Consequently, the ECJ has held that English courts cannot issue anti-suit injunctions preventing a party from continuing proceedings commenced in another EU member state in breach of an exclusive jurisdiction clause. This was extended to proceedings commenced in breach of an arbitration clause in Allianz SpA v West Tankers Inc: if the subject matter of a claim falls within the Regulation, any issue as to the existence/validity of an arbitration agreement must be addressed by the court first seised.
Therefore, the UK courts cannot grant anti-suit injunctions in support of an arbitration agreement unless the court seised is outside the EU. If an EU court is seised, it must be allowed to reach its own conclusion in its own time. Some EU jurisdictions are notoriously slow, and obstructive parties can delay (and even avoid) an arbitration by initiating proceedings in a jurisdiction that is tardy and/or might approach recognition of arbitration agreements more flexibly; a tactic known as the “Italian torpedo”.
What has happened?
In December 2010, the European Commission proposed modifying the Regulation to provide that a court seised of a dispute must stay its proceedings if:
- those proceedings contravene an arbitration agreement; and
- either an arbitral tribunal has been seised of the dispute or court proceedings have been commenced in the member state where the arbitration has its seat.
Do the proposals work?
The proposals are a compromise, and jurisdiction scrambles would still be possible.

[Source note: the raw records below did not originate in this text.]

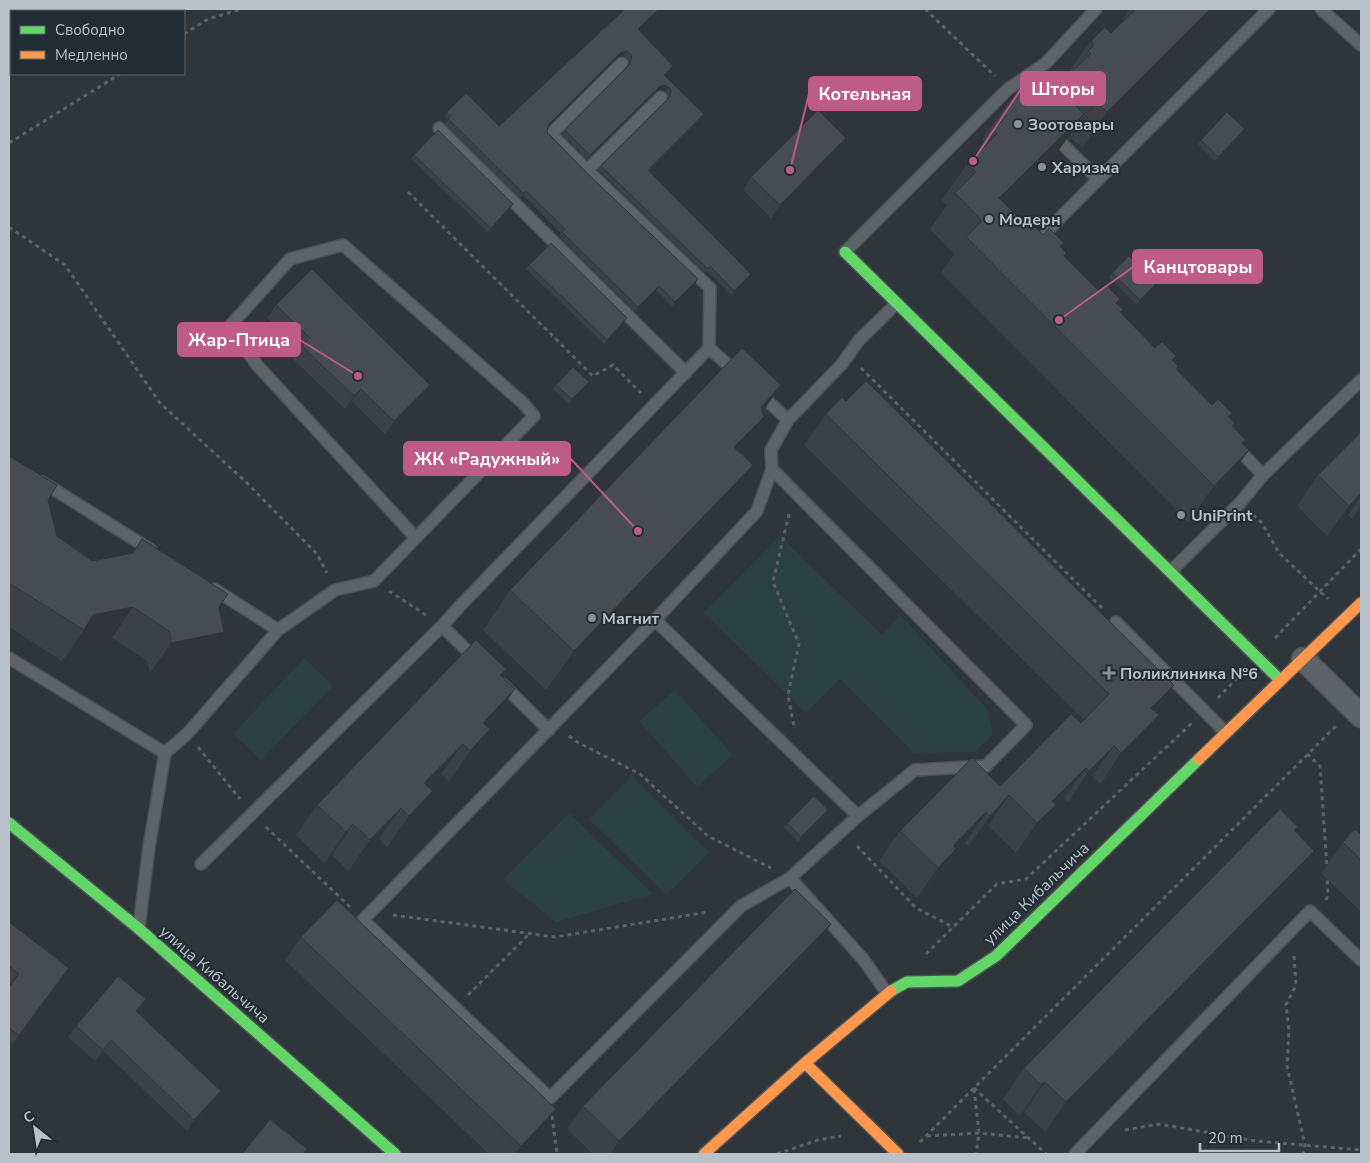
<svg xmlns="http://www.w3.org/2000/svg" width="1370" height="1163" viewBox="0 0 1370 1163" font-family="'Nunito Sans',sans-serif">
<rect width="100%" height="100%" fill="#2e353b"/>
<path fill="#2b4141" d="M780 536 882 635 901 616 988 710 993 735 975 752 914 753 840 679 806 713 704 613Z
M304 658 333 686 261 760 233 734Z
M675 690 733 755 697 787 639 721Z
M632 776 709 852 666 895 589 819Z
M569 813 653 894 556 922 503 880Z"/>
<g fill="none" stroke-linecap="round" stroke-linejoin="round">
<g stroke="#4c5155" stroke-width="14">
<path id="lane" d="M1321 9 1361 45
M661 97 587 170 710 288 709 348
M439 128 686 373
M1053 135 1098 179
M587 170 551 134 622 63
M1046 242 1047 231 1269 9
M845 252 1008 89 1046 63 1096 9
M758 392 788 420
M1263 475 1361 380
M42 482 151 550
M1171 571 1240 503 1263 475 1236 447
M214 589 278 630
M655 620 757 511 772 469
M1116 622 1226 733
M442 626 459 607 709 348 737 373
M9 658 165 753
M502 684 549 730
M858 816 655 620 363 920 550 1098 741 906 790 878 863 959 887 993
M201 864 442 626 476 659
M790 878 858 816 915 770 986 766 1026 725 772 469 771 450 788 420 842 364 859 340 897 303
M139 927 149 847 165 753 187 734 278 630 335 590 374 581 534 416 523 403 343 245 290 259 230 326 257 365 416 538
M1075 1154 1310 911 1361 960"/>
</g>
<g stroke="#4c5155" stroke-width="25">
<path id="street" d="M1303 659 1361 716"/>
</g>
<g stroke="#4c5155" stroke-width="14">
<path id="fast" d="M845 252 1280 680
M9 823 138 928 395 1154
M891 991 907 982 958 981 996 956 1199 759"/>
</g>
<g stroke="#4c5155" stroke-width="14">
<path id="slow" d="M1199 759 1361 603
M805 1063 898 1154
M704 1154 805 1063 891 991"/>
</g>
<path stroke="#5c6266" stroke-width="3" stroke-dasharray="4 4" stroke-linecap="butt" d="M925 9 995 76
M184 34 208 19 241 9
M9 143 120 74
M408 192 593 376 613 365 641 393
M9 227 65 265 160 403 247 483 317 554 327 573
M861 368 1103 609
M789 514 773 582 799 644 788 695 794 727
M1253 515 1262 523 1279 553 1328 599
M389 591 426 615
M1275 638 1361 549
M1218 698 1238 677
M569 736 577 742 640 774 708 836 771 868
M198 747 240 799
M1307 754 1320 766 1327 868
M266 827 350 907
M857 846 916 908 953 927
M1326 900 1328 895 1327 874
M393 915 555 937 708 912
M926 954 997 884 1026 879 1192 723
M1294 956 1296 985 1286 1005 1289 1030 1287 1066 1305 1145 1303 1154
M468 995 529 934
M974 1088 1046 1154
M974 1089 979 1133 976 1154
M552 1116 557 1154
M1125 1130 1159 1124 1256 1141 1361 1150
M927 1136 979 1133 1028 1138
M920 1142 1336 726
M777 1154 818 1140 841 1136"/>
<use href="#lane" stroke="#5e6368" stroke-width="11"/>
<use href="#street" stroke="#5e6368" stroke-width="22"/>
<use href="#fast" stroke="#63d668" stroke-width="11"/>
<use href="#slow" stroke="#ff974d" stroke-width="11"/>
</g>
<path fill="#3c4146" d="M1130 9H1221L1082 148 1071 138 1069 140 1067 138 1059 150 1005 204 1031 230 1064 243 1060 247 1066 253 1064 256 1099 291 1116 304 1123 310 1120 313 1155 348 1176 356 1173 360 1176 370 1212 405 1229 417 1235 423 1233 426 1246 440 1243 444 1224 486 1188 522 941 273 954 254 930 229 947 205 942 200 967 164 976 155 979 150 985 142 982 139 1008 103 1040 90 1053 91 1059 89 1066 78 1065 77 1091 41 1111 33 1124 20 1123 19Z
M638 30 673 66 665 75 701 119 649 171 748 279 731 295 707 271 705 273 598 170 601 166 667 100 668 96 666 91 660 90 656 92 587 159 562 134 565 130 628 67 629 61 623 56 617 58 548 126 547 132 695 284 672 306 656 290 635 312 559 236 561 233 523 195 520 198 445 124 448 120 444 116 447 112 499 126Z
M1242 134 1215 161 1198 144 1201 140Z
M846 138 837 150 771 218 743 190 751 177Z
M414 155 510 209 488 232 411 159Z
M529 265 624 322 604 344 526 269Z
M1112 273 1157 283 1154 287 1137 305 1109 277Z
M276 305 430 385 421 398 385 434 352 401 345 409 293 359 300 350 267 318Z
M556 385 586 386 569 404 553 389Z
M781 385 763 412 739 452 753 465 725 504 546 690 483 630 510 590Z
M826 414 1174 685 1155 712 1159 715 1137 746 1100 784 1092 776 1068 802 1064 798 1052 811 1035 835 1016 853 988 826 968 846 965 843 950 858 935 880 917 898 879 861 900 831 1000 786 1084 720 804 445Z
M1361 432V510L1352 519 1348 515 1327 536 1297 506 1318 475Z
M9 456 48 500 57 536 92 561 132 553 142 539 219 607 202 663 150 673 147 661 112 638 73 646 62 661 9 627Z
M506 669 501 676 494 720 487 727 490 729 469 760 449 781 441 774 429 787 412 822 387 847 379 839 348 871 332 855 324 863 296 835 317 805Z
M825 815 798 842 784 827 787 823Z
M1295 831 1314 851 1293 881 1045 1132 1024 1112 1020 1116 1003 1099 1024 1068Z
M1361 835V912L1321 873 1343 842Z
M9 922 63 976 13 1044 9 1041V987L12 982 9 980Z
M831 924 815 947 612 1154H593L567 1129 583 1106Z
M301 937 556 1109 540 1132 519 1154H489L285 960Z
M137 1012 214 1102 187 1131 103 1051 95 1061 68 1037 76 1026Z"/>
<path fill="#313539" d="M659 9H661L635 33 638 29Z
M1210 9H1221L1082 148 1107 112Z
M627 51 623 56 617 58 546 129 549 124 620 53Z
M663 85 669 87 666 91 660 90 656 92 587 159 590 155 659 87Z
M1096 102 1071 138 1069 140 1094 104Z
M704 114 701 119 645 174 648 170Z
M1084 114 1059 150 974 234 999 198Z
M1245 129 1242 134 1215 161 1218 157Z
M846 138 837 150 771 218 780 205Z
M513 204 510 209 488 232 491 228Z
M751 274 748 279 731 295 734 291Z
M698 279 695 284 672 306 675 302Z
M1157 283 1154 287 1137 305 1140 300Z
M659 286 656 290 635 312 638 307Z
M627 318 624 322 604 344 607 340Z
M589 382 586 386 569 404 572 399Z
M430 385 421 398 385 434 394 421Z
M781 385 753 425 761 407Z
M361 389 352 401 345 409 354 396Z
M764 417 736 456 734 447Z
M1249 450 1224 486 1188 522 1214 486Z
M753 465 725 504 546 690 574 651Z
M1361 493V497L1348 515 1327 536 1349 506Z
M1361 506V510L1352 519Z
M133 607 112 638 73 646 93 615Z
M224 632 202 663 150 673 171 643Z
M1174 685 1152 715 1151 708Z
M515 689 494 720 467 748 483 723Z
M1159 715 1137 746 1100 784 1121 753Z
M490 729 469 760 449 781 470 751Z
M463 744 441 774 403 814 424 783Z
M1114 746 1092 776 1068 802 1089 771Z
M1086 768 1064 798 1052 811 1035 835 1016 853 1052 801Z
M433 791 412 822 387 847 409 816Z
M1009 795 988 826 968 846 990 816Z
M401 808 379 839 348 871 370 840Z
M828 810 825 815 798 842 801 837Z
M986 812 965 843 950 858 935 880 917 898 953 846Z
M353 824 332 855 324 863 346 832Z
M1314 851 1293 881 1045 1132 1066 1102Z
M831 924 815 947 612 1154H610L619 1141Z
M111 1040 103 1051 95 1061 103 1050Z
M1045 1082 1024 1112 1020 1116 1041 1085Z
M221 1091 214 1102 187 1131 194 1120Z
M556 1109 540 1132 519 1154H515L521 1146Z"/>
<path fill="#464c51" stroke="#313539" d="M625 9H659L638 29 673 66 664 75 704 114 648 170 751 274 734 291 710 266 708 269 601 166 669 98 671 91 669 87 663 85 659 87 590 155 565 130 630 64 632 56 627 51 620 53 549 124 547 132 585 171 698 279 675 302 659 286 638 307 562 232 565 229 526 191 523 193 448 119 451 116 447 112 466 93 499 126Z
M1136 9H1210L1107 112 1096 102 1094 104 1067 76 1091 54 1088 51 1094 45 1091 41 1105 27 1111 33Z
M1047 84 1053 91 1057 87 1084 114 999 198 1031 230 1035 227 1043 235 1049 228 1064 243 1060 246 1066 253 1064 256 1099 291 1106 285 1120 299 1116 303 1123 310 1120 312 1155 348 1162 342 1176 356 1172 360 1178 366 1176 369 1212 405 1218 399 1232 413 1228 417 1235 423 1232 426 1246 440 1242 443 1249 450 1214 486 966 237 982 221 955 193 976 172 967 164 997 134 993 130 1007 116 1004 113 1011 107 1008 103 1022 89 1028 95 1036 87 1040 90Z
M818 110 846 138 780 205 751 177Z
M1227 112 1245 129 1218 157 1201 140Z
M438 130 513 204 491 228 414 155Z
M551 243 627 318 607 340 529 265Z
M1129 256 1157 283 1140 300 1112 273Z
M312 269 430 385 394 421 361 389 354 396 302 346 310 338 276 305Z
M742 348 781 385 761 407 764 417 734 447 753 465 574 651 510 590Z
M573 367 589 382 572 399 556 385Z
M866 381 1174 685 1151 708 1159 715 1121 753 1114 746 1089 771 1086 768 1052 801 1056 805 1037 823 1009 795 990 816 986 812 953 846 956 849 938 868 900 831 972 758 1000 786 1071 714 1081 723 1109 694 826 414 842 397 846 401Z
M1361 432V493L1349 506 1318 475Z
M9 456 57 485 48 500 57 536 92 561 133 553 142 539 228 594 219 607 224 632 171 643 169 631 133 607 93 615 84 630 9 583Z
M476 640 506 669 500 675 515 689 483 723 490 729 470 751 463 744 424 783 433 791 409 816 401 808 370 840 353 824 346 832 317 805Z
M814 796 828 810 801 837 787 823Z
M1280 809 1298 827 1294 830 1314 851 1066 1102 1045 1082 1041 1085 1024 1068Z
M1355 829 1361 835V860L1343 842Z
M795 889 831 924 619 1141 583 1106Z
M337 900 556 1109 521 1146 301 937Z
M9 922 69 968 19 1035 9 1028V987L19 974 9 966Z
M118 976 146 999 136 1011 221 1091 194 1120 111 1040 103 1050 76 1026Z
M270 1119 307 1149 303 1154H242Z"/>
<g fill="#889198" stroke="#212c35" stroke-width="2">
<circle cx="1018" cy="124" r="5"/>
<circle cx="1042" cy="167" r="5"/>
<circle cx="989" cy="219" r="5"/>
<circle cx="1181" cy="515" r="5"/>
<circle cx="592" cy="618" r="5"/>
<path d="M1106.5 665.5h5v5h5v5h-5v5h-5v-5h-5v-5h5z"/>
</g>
<g text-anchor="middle" stroke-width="4" stroke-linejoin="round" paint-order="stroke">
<g font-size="16" font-weight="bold" fill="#b9c2ca" stroke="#212c35" text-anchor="start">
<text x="1028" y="130">Зоотовары</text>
<text x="1052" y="173">Харизма</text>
<text x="999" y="225">Модерн</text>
<text x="1191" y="521">UniPrint</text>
<text x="602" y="624">Магнит</text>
<text x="1120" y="679">Поликлиника №6</text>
</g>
<g font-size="16" fill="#b9c2ca" stroke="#212c35">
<text transform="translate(1036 893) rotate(-44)" y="6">улица Кибальчича</text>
<text transform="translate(215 974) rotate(41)" y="6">улица Кибальчича</text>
</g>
</g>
<path fill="none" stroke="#be5c87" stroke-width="2" d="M973 161L1021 89M790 170L809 94M1059 320L1133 267M358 376L300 340M638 531L570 458"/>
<g fill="#be5c87" stroke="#212c35" stroke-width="2">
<circle cx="973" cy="161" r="5"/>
<circle cx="790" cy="170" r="5"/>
<circle cx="1059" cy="320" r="5"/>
<circle cx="358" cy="376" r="5"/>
<circle cx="638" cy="531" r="5"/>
</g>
<g fill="#be5c87" stroke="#be5c87" stroke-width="2">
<rect x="1021" y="72" width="84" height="33" rx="5"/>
<rect x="809" y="77" width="112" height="33" rx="5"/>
<rect x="1133" y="250" width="129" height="33" rx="5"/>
<rect x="178" y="323" width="122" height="33" rx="5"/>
<rect x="404" y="442" width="166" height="33" rx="5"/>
</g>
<g font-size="18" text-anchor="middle" font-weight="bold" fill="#fff">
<text x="1063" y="95">Шторы</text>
<text x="865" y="100">Котельная</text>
<text x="1198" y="273">Канцтовары</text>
<text x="239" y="346">Жар-Птица</text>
<text x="487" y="465">ЖК «Радужный»</text>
</g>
<rect width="1370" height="1163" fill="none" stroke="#b9c2ca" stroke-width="20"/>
<rect x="10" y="10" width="175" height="65" fill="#212c35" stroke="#5e6871"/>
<rect x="20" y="26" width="25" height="8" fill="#63d668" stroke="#5e6871"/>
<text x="55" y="35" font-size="15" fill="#b9c2ca">Свободно</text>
<rect x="20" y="51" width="25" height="8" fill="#ff974d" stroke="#5e6871"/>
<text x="55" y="60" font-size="15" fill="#b9c2ca">Медленно</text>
<g transform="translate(35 1128) rotate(330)" stroke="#212c35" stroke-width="4" paint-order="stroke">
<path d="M0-4L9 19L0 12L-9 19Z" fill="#b9c2ca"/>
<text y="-8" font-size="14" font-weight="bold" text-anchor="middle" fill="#b9c2ca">С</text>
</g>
<path d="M1200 1143v8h79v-8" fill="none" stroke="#b9c2ca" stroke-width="2.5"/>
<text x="1208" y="1143" font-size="15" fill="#b9c2ca" stroke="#212c35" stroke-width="4" paint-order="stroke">20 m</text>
</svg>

However, overall they go some way to repairing the damage done by West Tankers and reaffirm arbitration as an attractive method of resolving international commercial disputes. In particular:
- The risk of parallel proceedings should be reduced.
- A clear legal framework is established for parties wishing to challenge an arbitration agreement, which reduces the potential for abusive litigation tactics.
- The autonomy of the arbitral process is preserved, giving effect to the parties’ freedom of contract and choice to resolve disputes outside of national court systems.
How will this affect me?
If you deal with contracts with an international (particularly EU) aspect, West Tankers might have made you think twice before including an arbitration clause, given the danger of an Italian torpedo.
If these proposals are adopted, once again parties will have the ability to control how and where to resolve their disputes by entering into an arbitration agreement. The proposals won’t stop a counterparty starting proceedings in breach of that arbitration agreement. However, provided the arbitration is already underway or proceedings have been brought in the courts of the seat of the arbitration, they will ensure that the former proceedings will be stayed so the issues can be resolved by the arbitral tribunal or by the courts of seat, both of which would presumably support the arbitral process. Removing the incentive to deploy the “Italian torpedo” will therefore save costs and time.
What are the next steps?
Arbitration is a valuable tool for international dispute resolution, being independent from national judiciaries, flexible, confidential, easily enforceable and (at least potentially) relatively speedy and inexpensive. The West Tankers decision undermined international arbitrations within the EU, and we welcome proposals to address this. While leaving the door open for jurisdiction scrambles, overall the European Commission’s proposals offer a pragmatic compromise solution to the problem.
The Ministry of Justice launched a consultation in December, inviting interested parties to comment on whether the UK should opt in, or negotiate over, the proposals. Those comments are currently under review, and the Ministry of Justice is expected to publish a response in March.